-- What is being asked --
Output the records below verbatim, reproducing every line in full without altering anything.

[Collected data]
-*-*-

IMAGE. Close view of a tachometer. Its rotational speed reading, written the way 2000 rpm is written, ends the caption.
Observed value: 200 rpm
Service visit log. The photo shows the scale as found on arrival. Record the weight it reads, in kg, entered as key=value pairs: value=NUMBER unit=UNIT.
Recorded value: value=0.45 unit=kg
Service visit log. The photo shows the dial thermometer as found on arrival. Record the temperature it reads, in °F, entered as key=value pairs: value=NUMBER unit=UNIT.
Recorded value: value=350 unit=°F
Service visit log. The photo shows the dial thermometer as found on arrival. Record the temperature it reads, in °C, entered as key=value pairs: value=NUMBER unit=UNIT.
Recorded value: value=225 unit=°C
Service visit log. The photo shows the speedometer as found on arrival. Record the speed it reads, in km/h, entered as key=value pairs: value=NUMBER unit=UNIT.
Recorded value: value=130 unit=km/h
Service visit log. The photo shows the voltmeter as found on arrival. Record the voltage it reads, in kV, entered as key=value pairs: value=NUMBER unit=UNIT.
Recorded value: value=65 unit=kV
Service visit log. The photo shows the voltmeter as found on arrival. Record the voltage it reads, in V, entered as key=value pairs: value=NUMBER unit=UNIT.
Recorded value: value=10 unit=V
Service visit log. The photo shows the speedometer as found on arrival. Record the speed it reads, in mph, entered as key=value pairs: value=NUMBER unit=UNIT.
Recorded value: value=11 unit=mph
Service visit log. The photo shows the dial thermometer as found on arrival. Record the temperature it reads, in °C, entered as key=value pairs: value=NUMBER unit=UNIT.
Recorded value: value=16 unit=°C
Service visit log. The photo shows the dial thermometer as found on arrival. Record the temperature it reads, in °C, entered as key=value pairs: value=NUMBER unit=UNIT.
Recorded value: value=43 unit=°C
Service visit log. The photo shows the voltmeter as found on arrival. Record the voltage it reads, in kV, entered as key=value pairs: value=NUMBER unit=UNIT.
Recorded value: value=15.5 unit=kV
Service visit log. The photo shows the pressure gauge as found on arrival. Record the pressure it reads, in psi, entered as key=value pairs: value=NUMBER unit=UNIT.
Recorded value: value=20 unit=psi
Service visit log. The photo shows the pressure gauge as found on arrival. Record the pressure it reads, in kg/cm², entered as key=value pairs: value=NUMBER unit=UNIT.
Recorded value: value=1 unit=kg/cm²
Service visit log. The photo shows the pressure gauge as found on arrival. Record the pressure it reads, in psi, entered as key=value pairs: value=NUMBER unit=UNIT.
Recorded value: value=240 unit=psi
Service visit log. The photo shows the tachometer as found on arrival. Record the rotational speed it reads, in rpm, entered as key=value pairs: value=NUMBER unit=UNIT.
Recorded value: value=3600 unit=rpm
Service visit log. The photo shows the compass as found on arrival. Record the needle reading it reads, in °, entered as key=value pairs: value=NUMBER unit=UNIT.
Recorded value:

-*-*-

-- Finished task --
IMAGE. Close view of a tachometer. Its rotational speed reading, written the way 2000 rpm is written, ends the caption.
Observed value: 200 rpm
Service visit log. The photo shows the scale as found on arrival. Record the weight it reads, in kg, entered as key=value pairs: value=NUMBER unit=UNIT.
Recorded value: value=0.45 unit=kg
Service visit log. The photo shows the dial thermometer as found on arrival. Record the temperature it reads, in °F, entered as key=value pairs: value=NUMBER unit=UNIT.
Recorded value: value=350 unit=°F
Service visit log. The photo shows the dial thermometer as found on arrival. Record the temperature it reads, in °C, entered as key=value pairs: value=NUMBER unit=UNIT.
Recorded value: value=225 unit=°C
Service visit log. The photo shows the speedometer as found on arrival. Record the speed it reads, in km/h, entered as key=value pairs: value=NUMBER unit=UNIT.
Recorded value: value=130 unit=km/h
Service visit log. The photo shows the voltmeter as found on arrival. Record the voltage it reads, in kV, entered as key=value pairs: value=NUMBER unit=UNIT.
Recorded value: value=65 unit=kV
Service visit log. The photo shows the voltmeter as found on arrival. Record the voltage it reads, in V, entered as key=value pairs: value=NUMBER unit=UNIT.
Recorded value: value=10 unit=V
Service visit log. The photo shows the speedometer as found on arrival. Record the speed it reads, in mph, entered as key=value pairs: value=NUMBER unit=UNIT.
Recorded value: value=11 unit=mph
Service visit log. The photo shows the dial thermometer as found on arrival. Record the temperature it reads, in °C, entered as key=value pairs: value=NUMBER unit=UNIT.
Recorded value: value=16 unit=°C
Service visit log. The photo shows the dial thermometer as found on arrival. Record the temperature it reads, in °C, entered as key=value pairs: value=NUMBER unit=UNIT.
Recorded value: value=43 unit=°C
Service visit log. The photo shows the voltmeter as found on arrival. Record the voltage it reads, in kV, entered as key=value pairs: value=NUMBER unit=UNIT.
Recorded value: value=15.5 unit=kV
Service visit log. The photo shows the pressure gauge as found on arrival. Record the pressure it reads, in psi, entered as key=value pairs: value=NUMBER unit=UNIT.
Recorded value: value=20 unit=psi
Service visit log. The photo shows the pressure gauge as found on arrival. Record the pressure it reads, in kg/cm², entered as key=value pairs: value=NUMBER unit=UNIT.
Recorded value: value=1 unit=kg/cm²
Service visit log. The photo shows the pressure gauge as found on arrival. Record the pressure it reads, in psi, entered as key=value pairs: value=NUMBER unit=UNIT.
Recorded value: value=240 unit=psi
Service visit log. The photo shows the tachometer as found on arrival. Record the rotational speed it reads, in rpm, entered as key=value pairs: value=NUMBER unit=UNIT.
Recorded value: value=3600 unit=rpm
Service visit log. The photo shows the compass as found on arrival. Record the needle reading it reads, in °, entered as key=value pairs: value=NUMBER unit=UNIT.
Recorded value:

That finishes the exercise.